Voyado incident

[Engage] Delay in Processing of Sendouts

Voyado experienced a minor incident on September 28, 2025 affecting Messaging, lasting 1h 39m. The incident has been resolved; the full update timeline is below.

Started: Sep 28, 2025, 08:34 AM UTC
Resolved: Sep 28, 2025, 10:14 AM UTC
Duration: 1h 39m
Detected by Pingoru: Sep 28, 2025, 08:34 AM UTC

Affected components

Messaging

Update timeline

investigating Sep 28, 2025, 08:34 AM UTC

We are currently experiencing delays with sendouts affecting a subset of customers. We are investigating and will provide updates as soon as we have more information.
monitoring Sep 28, 2025, 09:13 AM UTC

We identified the issue that was causing message delays for a subset of customers. The affected messages are now being processed, and we will continue to monitor closely until all messages have been sent.
resolved Sep 28, 2025, 10:14 AM UTC

The delayed messages have been processed and we are back to normal operations.
postmortem Oct 13, 2025, 12:56 PM UTC

## Summary On September 28th, Engage experienced delays in sending bulk email messages. The issue was caused by part of our internal email processing setup not operating as expected. The delay was resolved the same day, and no messages were lost. ## Customer Impact Bulk emails for a minor sub-set of customers were delayed by up to 3 hours.

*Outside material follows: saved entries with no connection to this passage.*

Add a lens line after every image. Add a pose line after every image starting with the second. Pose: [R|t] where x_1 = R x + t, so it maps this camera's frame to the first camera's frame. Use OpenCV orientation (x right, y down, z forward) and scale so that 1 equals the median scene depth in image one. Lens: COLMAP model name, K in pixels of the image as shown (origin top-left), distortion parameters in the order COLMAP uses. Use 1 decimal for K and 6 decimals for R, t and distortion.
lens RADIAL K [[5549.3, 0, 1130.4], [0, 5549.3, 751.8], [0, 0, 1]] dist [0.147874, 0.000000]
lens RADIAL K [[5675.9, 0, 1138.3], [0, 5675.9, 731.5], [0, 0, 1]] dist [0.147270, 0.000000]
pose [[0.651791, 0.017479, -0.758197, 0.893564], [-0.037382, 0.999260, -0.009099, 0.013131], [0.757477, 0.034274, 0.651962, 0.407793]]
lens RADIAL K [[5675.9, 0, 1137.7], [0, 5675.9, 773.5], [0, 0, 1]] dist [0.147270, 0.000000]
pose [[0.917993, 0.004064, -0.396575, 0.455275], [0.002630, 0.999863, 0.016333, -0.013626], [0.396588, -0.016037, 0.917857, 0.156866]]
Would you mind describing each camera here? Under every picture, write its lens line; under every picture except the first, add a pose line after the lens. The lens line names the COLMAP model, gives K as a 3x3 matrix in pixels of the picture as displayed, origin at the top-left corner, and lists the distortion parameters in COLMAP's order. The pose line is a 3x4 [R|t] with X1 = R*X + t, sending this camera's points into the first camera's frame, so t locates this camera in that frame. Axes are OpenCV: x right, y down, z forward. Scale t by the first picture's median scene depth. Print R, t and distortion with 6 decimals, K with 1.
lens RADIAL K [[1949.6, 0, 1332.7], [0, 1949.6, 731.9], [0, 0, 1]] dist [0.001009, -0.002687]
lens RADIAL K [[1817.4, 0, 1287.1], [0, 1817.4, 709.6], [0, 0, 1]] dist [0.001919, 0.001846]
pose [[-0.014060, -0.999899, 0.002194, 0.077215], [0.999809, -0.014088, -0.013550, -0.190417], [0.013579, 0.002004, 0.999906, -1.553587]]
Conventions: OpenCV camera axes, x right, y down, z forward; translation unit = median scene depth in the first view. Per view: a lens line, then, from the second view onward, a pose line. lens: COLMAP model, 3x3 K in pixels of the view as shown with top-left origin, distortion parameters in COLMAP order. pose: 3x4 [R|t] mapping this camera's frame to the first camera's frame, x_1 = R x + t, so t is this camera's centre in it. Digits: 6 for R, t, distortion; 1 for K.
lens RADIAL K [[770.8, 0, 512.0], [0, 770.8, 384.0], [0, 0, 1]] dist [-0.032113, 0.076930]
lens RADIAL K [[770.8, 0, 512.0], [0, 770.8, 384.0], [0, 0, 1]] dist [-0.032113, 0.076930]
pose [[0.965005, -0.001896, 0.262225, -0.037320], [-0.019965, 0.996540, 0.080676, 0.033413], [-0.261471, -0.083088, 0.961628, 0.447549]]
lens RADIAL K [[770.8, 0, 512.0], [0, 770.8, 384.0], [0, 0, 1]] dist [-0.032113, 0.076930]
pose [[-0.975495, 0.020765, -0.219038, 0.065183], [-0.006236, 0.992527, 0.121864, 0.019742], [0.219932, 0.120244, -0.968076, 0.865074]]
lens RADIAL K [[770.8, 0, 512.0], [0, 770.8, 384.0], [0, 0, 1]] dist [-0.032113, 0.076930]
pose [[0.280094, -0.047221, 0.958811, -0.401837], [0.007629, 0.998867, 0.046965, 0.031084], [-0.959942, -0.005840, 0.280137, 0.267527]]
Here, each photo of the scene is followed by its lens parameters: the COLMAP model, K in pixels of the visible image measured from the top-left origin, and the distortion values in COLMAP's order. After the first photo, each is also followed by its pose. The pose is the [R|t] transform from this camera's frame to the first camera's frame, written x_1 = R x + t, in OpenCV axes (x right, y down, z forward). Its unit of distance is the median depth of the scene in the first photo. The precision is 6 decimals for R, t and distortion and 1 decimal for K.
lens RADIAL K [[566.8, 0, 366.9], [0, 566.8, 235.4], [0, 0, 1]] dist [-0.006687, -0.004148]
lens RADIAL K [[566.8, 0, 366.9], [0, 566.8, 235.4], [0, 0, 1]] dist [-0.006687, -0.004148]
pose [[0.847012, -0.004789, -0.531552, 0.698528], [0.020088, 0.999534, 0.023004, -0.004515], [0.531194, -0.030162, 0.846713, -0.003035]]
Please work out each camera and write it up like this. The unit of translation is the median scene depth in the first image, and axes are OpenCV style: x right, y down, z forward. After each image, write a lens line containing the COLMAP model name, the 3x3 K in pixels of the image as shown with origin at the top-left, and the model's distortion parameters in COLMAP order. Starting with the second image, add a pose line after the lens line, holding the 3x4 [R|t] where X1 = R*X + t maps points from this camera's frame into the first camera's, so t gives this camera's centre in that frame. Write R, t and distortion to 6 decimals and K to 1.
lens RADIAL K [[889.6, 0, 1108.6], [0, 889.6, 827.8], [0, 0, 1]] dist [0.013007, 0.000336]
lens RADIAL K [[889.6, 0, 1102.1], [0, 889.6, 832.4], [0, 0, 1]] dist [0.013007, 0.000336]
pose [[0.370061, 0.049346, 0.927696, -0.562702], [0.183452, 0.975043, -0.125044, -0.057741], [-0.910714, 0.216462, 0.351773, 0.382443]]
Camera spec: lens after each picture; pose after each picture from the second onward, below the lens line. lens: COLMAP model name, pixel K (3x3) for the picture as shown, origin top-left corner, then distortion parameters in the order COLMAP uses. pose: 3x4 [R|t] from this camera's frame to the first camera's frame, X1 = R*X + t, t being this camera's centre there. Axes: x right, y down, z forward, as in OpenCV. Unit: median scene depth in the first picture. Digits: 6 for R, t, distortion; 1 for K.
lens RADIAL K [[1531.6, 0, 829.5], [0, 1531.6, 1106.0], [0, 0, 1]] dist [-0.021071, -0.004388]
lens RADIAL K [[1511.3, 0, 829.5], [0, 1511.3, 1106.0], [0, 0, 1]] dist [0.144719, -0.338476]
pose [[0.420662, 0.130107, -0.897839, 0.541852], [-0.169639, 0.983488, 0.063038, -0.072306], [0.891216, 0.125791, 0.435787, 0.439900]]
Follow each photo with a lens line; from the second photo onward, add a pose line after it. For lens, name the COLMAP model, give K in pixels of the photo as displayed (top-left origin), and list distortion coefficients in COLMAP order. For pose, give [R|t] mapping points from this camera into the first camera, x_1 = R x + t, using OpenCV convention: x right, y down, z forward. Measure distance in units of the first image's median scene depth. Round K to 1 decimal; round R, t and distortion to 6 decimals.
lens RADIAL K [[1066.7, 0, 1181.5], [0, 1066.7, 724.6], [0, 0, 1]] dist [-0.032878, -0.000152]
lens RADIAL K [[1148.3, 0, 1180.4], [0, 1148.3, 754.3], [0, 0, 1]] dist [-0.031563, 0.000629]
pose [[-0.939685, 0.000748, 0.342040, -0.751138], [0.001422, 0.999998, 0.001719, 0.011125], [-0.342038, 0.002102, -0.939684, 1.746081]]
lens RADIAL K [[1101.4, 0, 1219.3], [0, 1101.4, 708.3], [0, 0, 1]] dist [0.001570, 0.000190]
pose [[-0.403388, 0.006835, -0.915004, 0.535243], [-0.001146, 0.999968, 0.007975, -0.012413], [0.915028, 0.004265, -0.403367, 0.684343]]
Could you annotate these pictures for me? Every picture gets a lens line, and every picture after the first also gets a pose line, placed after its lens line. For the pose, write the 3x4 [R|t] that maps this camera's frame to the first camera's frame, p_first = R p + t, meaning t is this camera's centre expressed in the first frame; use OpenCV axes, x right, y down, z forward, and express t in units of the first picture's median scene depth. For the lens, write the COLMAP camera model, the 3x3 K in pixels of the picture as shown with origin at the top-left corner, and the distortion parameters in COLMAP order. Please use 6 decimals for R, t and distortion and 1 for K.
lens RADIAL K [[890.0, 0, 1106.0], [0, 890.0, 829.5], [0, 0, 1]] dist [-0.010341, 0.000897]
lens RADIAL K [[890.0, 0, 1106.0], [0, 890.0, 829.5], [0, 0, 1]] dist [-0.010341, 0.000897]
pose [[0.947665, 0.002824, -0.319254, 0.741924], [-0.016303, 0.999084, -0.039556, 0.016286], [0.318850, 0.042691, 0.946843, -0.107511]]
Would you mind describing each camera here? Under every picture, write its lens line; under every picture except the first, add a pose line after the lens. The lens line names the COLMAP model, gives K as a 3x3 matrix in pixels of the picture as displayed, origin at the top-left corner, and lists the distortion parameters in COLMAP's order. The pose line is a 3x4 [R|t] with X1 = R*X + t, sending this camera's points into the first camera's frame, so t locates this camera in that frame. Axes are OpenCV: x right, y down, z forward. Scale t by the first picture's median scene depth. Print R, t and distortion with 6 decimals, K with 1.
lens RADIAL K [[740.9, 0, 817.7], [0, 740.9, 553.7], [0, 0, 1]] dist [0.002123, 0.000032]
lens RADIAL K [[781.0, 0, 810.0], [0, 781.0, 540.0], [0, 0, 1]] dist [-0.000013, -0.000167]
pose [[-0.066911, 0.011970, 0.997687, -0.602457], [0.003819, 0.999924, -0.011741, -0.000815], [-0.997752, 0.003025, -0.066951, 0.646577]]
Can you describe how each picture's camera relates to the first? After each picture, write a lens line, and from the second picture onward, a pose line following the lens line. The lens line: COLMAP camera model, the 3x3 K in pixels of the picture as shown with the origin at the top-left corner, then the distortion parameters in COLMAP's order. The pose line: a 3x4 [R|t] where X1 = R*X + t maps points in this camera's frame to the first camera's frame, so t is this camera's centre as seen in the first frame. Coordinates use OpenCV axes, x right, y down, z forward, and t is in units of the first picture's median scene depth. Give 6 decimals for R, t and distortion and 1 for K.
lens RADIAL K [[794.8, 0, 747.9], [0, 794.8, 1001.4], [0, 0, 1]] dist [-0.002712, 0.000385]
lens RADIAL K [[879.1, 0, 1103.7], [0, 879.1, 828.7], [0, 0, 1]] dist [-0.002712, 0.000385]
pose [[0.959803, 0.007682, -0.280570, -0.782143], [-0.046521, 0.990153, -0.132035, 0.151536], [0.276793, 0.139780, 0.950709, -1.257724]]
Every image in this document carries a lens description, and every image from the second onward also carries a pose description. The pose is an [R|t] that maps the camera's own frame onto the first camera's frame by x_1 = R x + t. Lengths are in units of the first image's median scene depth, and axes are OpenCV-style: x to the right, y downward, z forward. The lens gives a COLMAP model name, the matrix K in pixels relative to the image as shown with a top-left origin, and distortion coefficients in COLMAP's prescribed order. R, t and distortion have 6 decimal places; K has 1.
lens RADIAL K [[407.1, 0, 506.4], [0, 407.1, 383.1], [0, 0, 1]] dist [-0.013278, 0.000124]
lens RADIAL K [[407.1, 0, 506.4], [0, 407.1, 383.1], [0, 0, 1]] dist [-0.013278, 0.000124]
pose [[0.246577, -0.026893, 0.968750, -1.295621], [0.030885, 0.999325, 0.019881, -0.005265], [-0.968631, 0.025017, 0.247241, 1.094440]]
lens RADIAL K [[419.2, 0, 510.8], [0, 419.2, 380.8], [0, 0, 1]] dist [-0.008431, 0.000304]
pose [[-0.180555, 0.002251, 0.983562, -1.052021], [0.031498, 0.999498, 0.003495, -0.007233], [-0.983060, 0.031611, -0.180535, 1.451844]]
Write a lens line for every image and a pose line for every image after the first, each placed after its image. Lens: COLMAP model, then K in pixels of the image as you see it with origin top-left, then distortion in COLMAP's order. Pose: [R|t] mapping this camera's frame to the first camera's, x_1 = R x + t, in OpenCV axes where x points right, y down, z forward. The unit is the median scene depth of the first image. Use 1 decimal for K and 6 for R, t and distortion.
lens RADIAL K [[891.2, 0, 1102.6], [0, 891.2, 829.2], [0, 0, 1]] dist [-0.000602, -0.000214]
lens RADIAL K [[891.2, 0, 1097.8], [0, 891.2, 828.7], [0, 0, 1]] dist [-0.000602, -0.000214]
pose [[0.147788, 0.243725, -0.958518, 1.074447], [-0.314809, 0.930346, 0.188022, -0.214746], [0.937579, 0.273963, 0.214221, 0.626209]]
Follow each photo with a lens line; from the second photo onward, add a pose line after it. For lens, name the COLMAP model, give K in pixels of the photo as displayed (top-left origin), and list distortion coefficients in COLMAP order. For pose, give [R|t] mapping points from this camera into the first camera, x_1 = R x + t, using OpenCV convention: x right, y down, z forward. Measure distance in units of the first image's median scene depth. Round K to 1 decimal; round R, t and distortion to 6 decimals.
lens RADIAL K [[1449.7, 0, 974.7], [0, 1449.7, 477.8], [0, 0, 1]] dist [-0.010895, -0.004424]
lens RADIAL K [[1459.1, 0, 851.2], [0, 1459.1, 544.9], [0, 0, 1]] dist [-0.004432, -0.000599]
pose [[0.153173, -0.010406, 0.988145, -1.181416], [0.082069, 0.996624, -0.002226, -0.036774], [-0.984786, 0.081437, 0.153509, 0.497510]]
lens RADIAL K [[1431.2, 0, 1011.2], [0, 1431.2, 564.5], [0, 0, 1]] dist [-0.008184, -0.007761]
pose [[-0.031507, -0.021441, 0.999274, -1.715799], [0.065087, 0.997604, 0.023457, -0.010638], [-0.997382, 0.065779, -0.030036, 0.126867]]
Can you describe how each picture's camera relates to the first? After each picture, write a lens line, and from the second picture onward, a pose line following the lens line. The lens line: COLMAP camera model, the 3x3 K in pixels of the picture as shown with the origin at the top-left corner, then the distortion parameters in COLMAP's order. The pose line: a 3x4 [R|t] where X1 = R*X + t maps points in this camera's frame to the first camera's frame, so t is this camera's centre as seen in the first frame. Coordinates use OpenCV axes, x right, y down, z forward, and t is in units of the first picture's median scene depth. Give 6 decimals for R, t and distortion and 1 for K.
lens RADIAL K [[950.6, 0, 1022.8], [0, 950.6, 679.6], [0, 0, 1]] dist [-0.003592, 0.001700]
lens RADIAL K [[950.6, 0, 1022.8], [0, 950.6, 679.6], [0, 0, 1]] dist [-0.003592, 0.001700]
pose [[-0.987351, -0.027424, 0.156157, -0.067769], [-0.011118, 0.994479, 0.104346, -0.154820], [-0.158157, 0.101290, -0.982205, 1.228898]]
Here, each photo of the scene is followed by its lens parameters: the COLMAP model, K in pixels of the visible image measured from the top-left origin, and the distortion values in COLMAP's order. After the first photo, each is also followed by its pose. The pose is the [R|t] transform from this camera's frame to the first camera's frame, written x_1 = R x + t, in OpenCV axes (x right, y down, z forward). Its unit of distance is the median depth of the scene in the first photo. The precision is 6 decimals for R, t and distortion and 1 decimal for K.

Priority messages, including automation emails and SMS, were not affected and were delivered as normal. ## Root Cause Three of the internal services responsible for processing emails were not active due to a system update on September 27th. This caused them to restart without automatically reactivating the needed components. Combined with a high traffic in the system, this led to a backlog in the email messaging pipeline. ## Mitigation The inactive services were redeployed, restoring full processing capacity. Once this was done, the message queue was quickly processed, and operations returned to normal. ## Next Steps To prevent similar issues in the future, we are: * Updating our deployment pipeline to ensure the required components are automatically restarted after updates. * Introducing additional monitoring and alerts to detect inactive or underperforming internal services sooner. We appreciate your understanding and patience while we worked through this issue and apologize for any inconvenience.